Here, my goal is to do just that: to vigorously disagree with an opinion expressed by an academic oncologist in an article published in a recent issue of a high-impact health policy journal.1 In the article in question, the author highlights his experience with a particular patient who was under his care and who expressed a strong desire to receive aggressive treatment for her malignancy. The author notes the difficulty experienced during the patient’s cancer journey and follows this with a discussion of his belief that oncologists, on the whole, tend to excessively focus on being “rescuers.” He writes, “We see ourselves as heroic protagonists in the life-and-death battle against cancer.”1
I find no fault in these specific words or conclusions, as they apparently reflect facts (eg, stated desire of a patient and subsequent clinical course) and the experience of the oncologist writer among his professional peers.
The issue that must be highlighted is the writer’s striking objection to the views of the late Dr Stephen Gould, an internationally renowned evolutionary biologist who, in his landmark essay “The Median Isn’t the Message,” described how statistics emboldened him in his battle with cancer.2 In this truly masterful paper, Dr Gould, after receiving a diagnosis of peritoneal mesothelioma, a malignancy with a dismal median survival, chose to focus on the “rightskewed” distribution of the reported survival curve, rather than the median survival figure, as he faced both treatment and his overall pending cancer journey. What it showed him was that he had potentially years to live, rather than a median of 8 months, based on his relative health.
The oncology editorialist, in describing Dr Gould’s very carefully and truly magnificently crafted words, states, “If patients focus only on the tail of the survival curve and strive to become exceptional responders, then, by definition, the overwhelming majority will be unprepared for their fate. Thus viewed, ‘The Median Isn’t the Message’ is dangerous advice.”2
At this point, it is important to note the critical distinction between hope and expectation as verbally and emotionally expressed by patients with cancer. The significance of hope, or deep hope, for patients facing a terminal illness was highlighted by Jack Coulehan, MD, MPH, as a critical measure to help many patients deal more effectively with the potentially devastating impact of cancer on the individual and the family.
But how do such possibly very strong personal feelings of hope translate into patient-stated goals of cancer treatment? Academic researchers have reported rather striking differences in survey responses provided by patients with cancer regarding their own confidence about beating the odds compared with established population-based survival rates. For example, in a widely quoted paper, investigators noted that more than 70% of patients (n = 1193) with advanced lung or colorectal cancer stated that “chemotherapy might be curative” when the objectively established realistic opportunity for cure during this specific era was vanishingly small.4 In a second study examining patients (n = 384) receiving radiation therapy for stage IIIB or IV lung cancer, the investigators reported that “64% did not understand that radiation therapy was not at all likely to cure them.”5
These reports have appropriately highlighted the realistic potential that such highly unrealistic assumptions regarding outcome may unfortunately influence critical life decisions, including delay or avoidance of palliative/hospice care as well as inadequate personal assessment of the risk for serious treatment-related toxicity. Further, unique decisions in individual situations, such as purchasing an expensive home or starting a new business, may be harmful to the future of the patient’s family. Finally, putting off acceptance of mortality may compromise a patient’s ability to develop a timeline for important personal matters, such as taking a meaningful trip or spending time visiting family.

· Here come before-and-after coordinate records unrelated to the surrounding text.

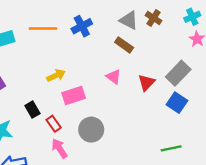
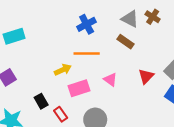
orange line: (43, 29) -> (87, 54), moved
pink triangle: (114, 77) -> (110, 80), moved

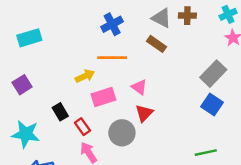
brown cross: (153, 17) -> (187, 16), turned -32
red triangle: (146, 76) -> (144, 113), moved

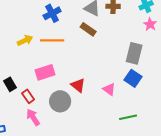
gray rectangle: (213, 74) -> (134, 53), turned -30
yellow arrow: (85, 76) -> (25, 40), moved
pink triangle: (139, 87) -> (109, 89), moved
red triangle: (144, 113) -> (78, 85), turned -35

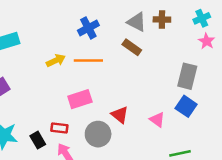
black rectangle: (10, 84) -> (38, 140), moved
red rectangle: (28, 96) -> (59, 128), turned -48

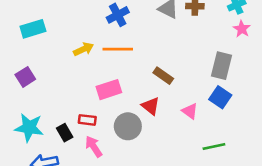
brown rectangle: (132, 47) -> (163, 76), moved

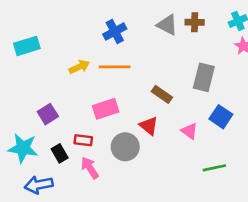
gray rectangle: (221, 66) -> (204, 77), moved
purple square: (25, 77) -> (48, 114), moved

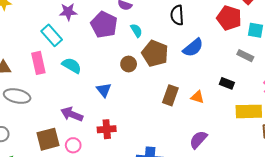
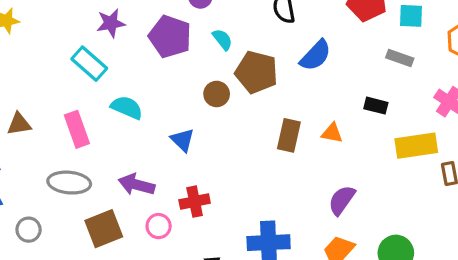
pink rectangle: (38, 63) -> (77, 129), moved
gray ellipse: (17, 96) -> (69, 183), moved
pink circle: (73, 145) -> (159, 226), moved

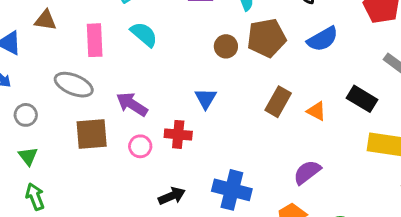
brown pentagon: (256, 72) -> (267, 38), turned 30
black rectangle: (376, 106) -> (362, 99), size x1.4
blue triangle: (183, 140) -> (206, 98), moved

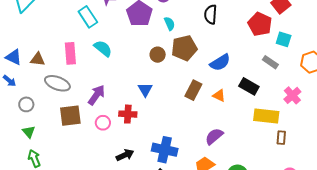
brown triangle: (45, 20) -> (38, 59), moved
blue semicircle: (323, 39) -> (220, 63), moved
purple arrow: (132, 104) -> (96, 95), turned 95

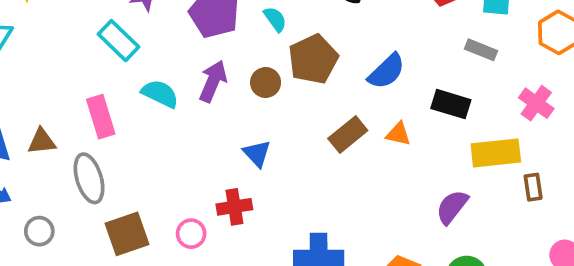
gray ellipse: (57, 83) -> (89, 178), turned 65
brown rectangle: (193, 90) -> (348, 134), turned 36
purple arrow: (96, 95) -> (213, 81), moved
purple semicircle: (214, 136) -> (452, 207), moved

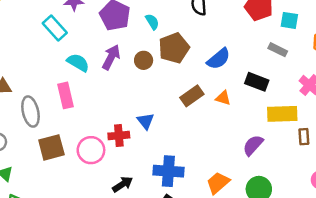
pink rectangle: (101, 117) -> (65, 95), moved
blue triangle: (257, 154) -> (146, 121), moved
pink circle: (191, 234) -> (91, 150), size x1.5

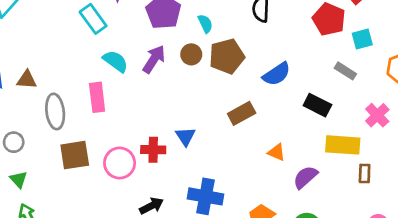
cyan square: (289, 20) -> (362, 39), turned -30
brown circle: (144, 60) -> (191, 54), moved
orange triangle: (223, 98) -> (277, 152), moved

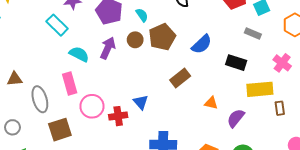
pink circle: (120, 163) -> (92, 106), moved

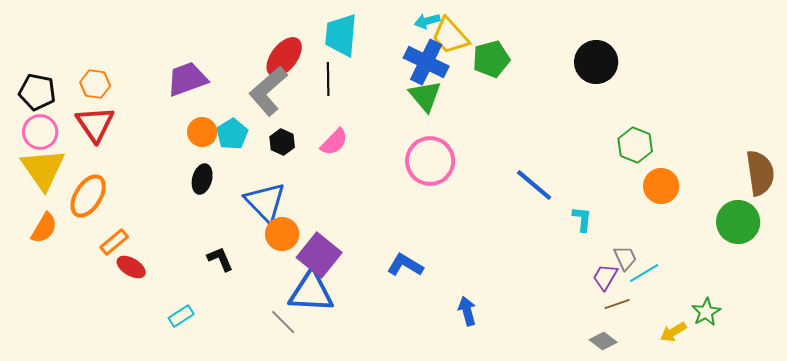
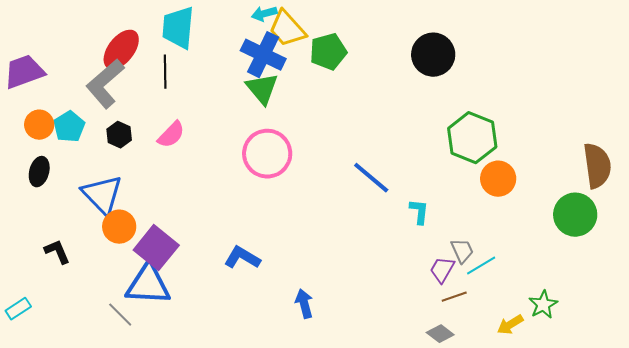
green hexagon: (635, 145) -> (472, 138), size x1.4

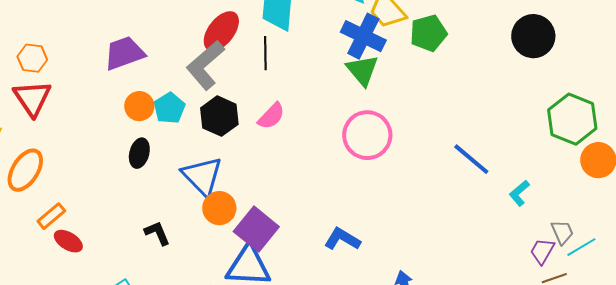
black hexagon: (119, 135) -> (219, 116), size x1.5
cyan L-shape: (419, 212) -> (519, 193), turned -136

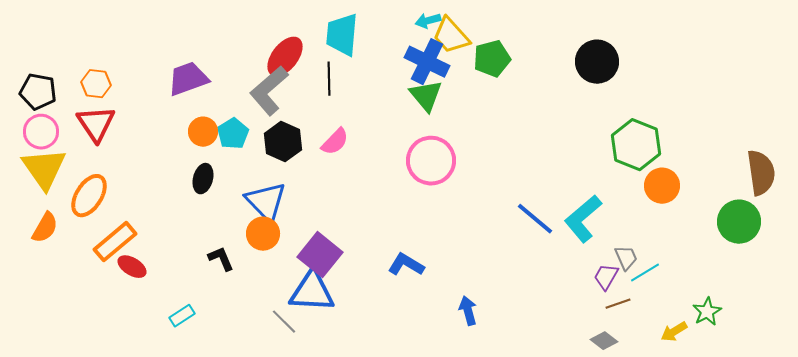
blue line: (471, 159) -> (535, 219), moved
cyan L-shape: (519, 193) -> (583, 219), size x1.8
orange circle: (219, 208) -> (263, 234), moved
orange rectangle: (51, 216) -> (115, 242), size x1.5

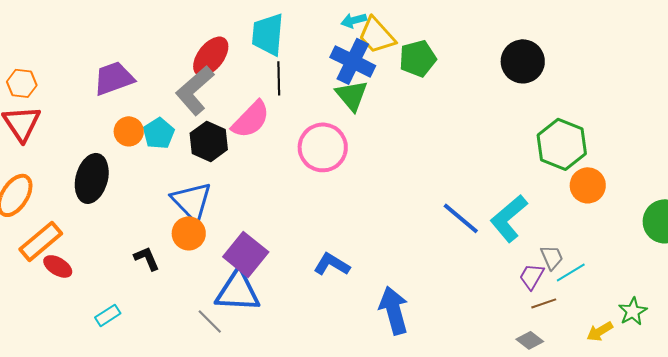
black line: (329, 79) -> (279, 78), moved
pink semicircle: (335, 142) -> (251, 119), moved, size x1.4
pink circle: (431, 161) -> (323, 147), moved
black ellipse: (203, 179) -> (92, 178), moved, size x1.6
blue arrow: (468, 311) -> (394, 310), size x1.6

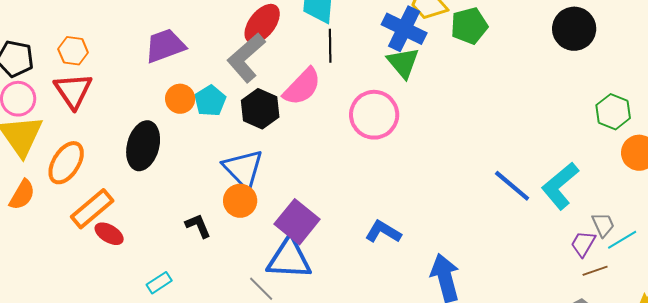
green hexagon: (562, 144) -> (613, 112), size x0.7

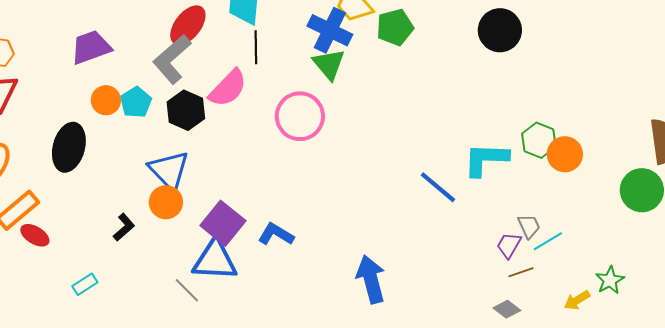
green hexagon: (613, 112) -> (539, 140), moved
cyan L-shape: (560, 186) -> (486, 159), moved, turned 42
black L-shape: (198, 226) -> (124, 227), turned 72
blue L-shape: (383, 232) -> (276, 234), moved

However, the essential question to be asked here is whether these responses to academically based survey questions represent not an expectation of unrealistic outcomes but rather solely personal hope, which will permit many individuals to more effectively deal with the emotional and physical impact of cancer on themselves and their families over the course of the disease.
What is most important to highlight here is that there is simply no inherent reason to conclude that hope, as just defined, equals expectation. In a recently published, rather focused, and in-depth analysis of patients with advanced cancer (n = 234), only 12% (vs >70% in other reports) stated that cure was their personal goal of therapy.6
Finally, it is critical to inquire what is wrong with hope, if it helps patients through their journey while not interfering with likely necessary end-of-life decisions when these are required to be made.
Therefore, when the oncologist editorialist declares that a focus on the tail of the curve “is dangerous,” even if this enables patients to more effectively deal with what must be considered among the most difficult of all possible life experiences, one must very strongly question, or simply refute, his conclusion and perhaps even his apparent authority as a provider to declare how individual patients should optimally deal with cancer.